Une règle que j'ai imposée au fil du temps, est de systématiquement demander la relecture des propos qui me sont attribués. On me l'a rarement refusé ces dernières années (sauf ceux qui ont l'habitude de bâcler un papier la veille pour le lendemain). Ça me semble être le minimum acceptable, entre une exigence de relecture complète de l'article qui serait une atteinte à la liberté de la presse, et l'abandon total de sa propre parole dont on sait qu'elle peut-être dévoyée par des brebis galeuses du journalisme. Certains journalistes se plaignent qu'il devient de plus en plus difficile de recueillir des témoignages. Ils n'ont pas à chercher bien loin pour savoir pourquoi, et ce qu'ils doivent faire pour regagner une confiance qui se perd de plus en plus et qu'ils détruisent par eux-mêmes.
J'ai eu très peu d'expérience et d'une portée qui n'a rien à voir (et je ne m'en plains pas). Par contre si effectivement on a toujours accepté quand j'ai demandé la relecture avant publication, en réalité ça a presque toujours été publié sans qu'on me propose le texte final. Bref, on dit oui mais derrière c'est publié quand même sans cette fameuse relecture.
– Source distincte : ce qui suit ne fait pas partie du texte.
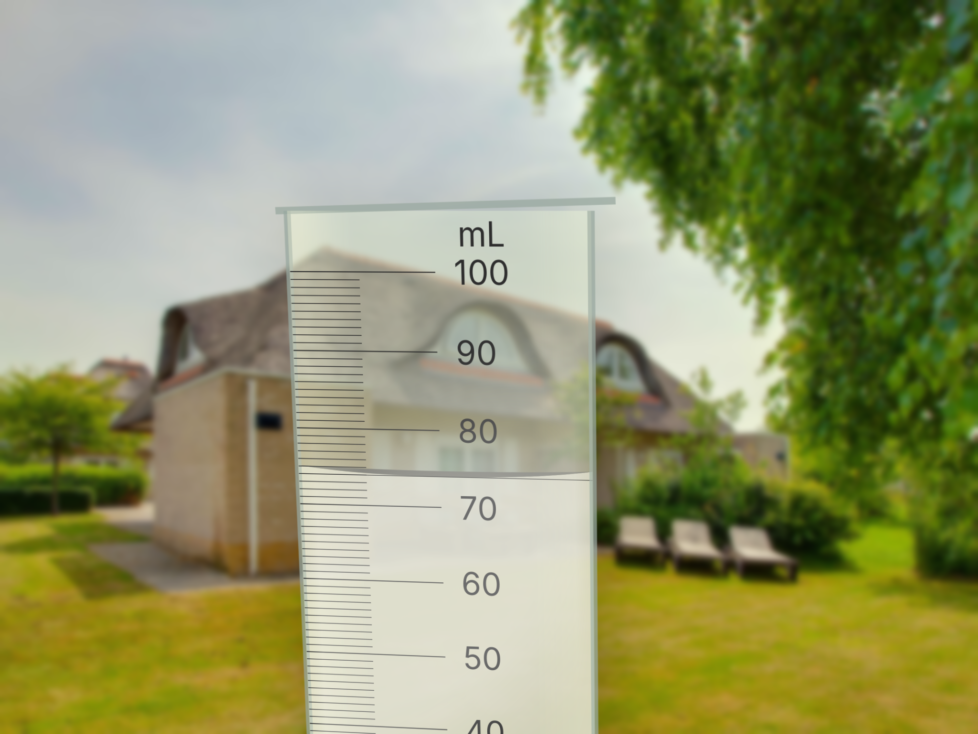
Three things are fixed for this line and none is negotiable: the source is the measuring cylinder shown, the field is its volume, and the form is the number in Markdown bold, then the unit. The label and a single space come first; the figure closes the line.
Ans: **74** mL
Le problème c'est qu'on n'a aucune prise et aucun pouvoir de pression ... sauf à ne jamais parler ou répondre à la presse (et encore, ça ne l'empêchera pas de trouver des explications fantasques à se refus ou d'inventer les pensées de chacun).
Eric, c'est vrai, ça dépend en fait de la façon de demander les choses au journaliste. Je sonde d'abord pour savoir où je mets les pieds, les délais d'écriture et de bouclage (urgence = article bâclé et journal pas sérieux dans presque tous les cas) et quand j'ai le sentiment que le/la journaliste en face est de bonne foi et qu'il/elle a un peu potassé son sujet, alors je ne suis pas avare de mon temps. La confiance est la question clé, c'est souvent une question d'intuition et elle ne se présume jamais avec un journaliste inconnu.
Voici ma conclusion :
nous ne remettons pas un instant en question la sincérité d’un homme qui nous écrit, dans le courrier électronique qu’il ne nous en voudra pas de citer : "Cette trahison m’a blessé et en même temps elle a fait naître en moi un fond de révolte". La manipulation opérée par Le Point est particulièrement perverse : en prenant en otage la parole du vice-président du CCNE - emblématique par l’objet même de ce Comité -, l’organe de la droite décomplexée justifie ses positions idéologiques en les affublant d’une mensongère inéluctabilité. Non, Messieurs du Point, la sécurité sociale n’est pas condamnée à abandonner son système solidaire ! Oui, il est évidemment possible de la financer, pour peu qu’existe une volonté politique dans ce sens. Et non, Pierre Le Coz n’entend pas servir d’alibi à vos glaçantes divagations ultralibérales, lui qui cite un passage du célèbre et magnifique poème de Rudyard Kipling, Tu seras un homme, mon fils :
"Si tu peux supporter d’entendre tes paroles
Travesties par des gueux pour exciter des sots,
Et d’entendre mentir sur toi leurs bouches folles,
Sans mentir toi-même d’un mot"
La conclusion est parfaite.
Alors moi je sais de source sûre qu'un évènementiel very people est prévu pour le 6, je ne te dévoile pas mes sources (éthique toussa), je t'autorise à en faire état, mais pas à dire ce que c'est ni qui te l'a dit. Wouala. En tout cas ça m'a mis en joie ! Et je souhaitais vraiment le faire partager au monde entier ! ;-) chouette !
Mais euh, c'est sous embargo ça, Margouillette :-).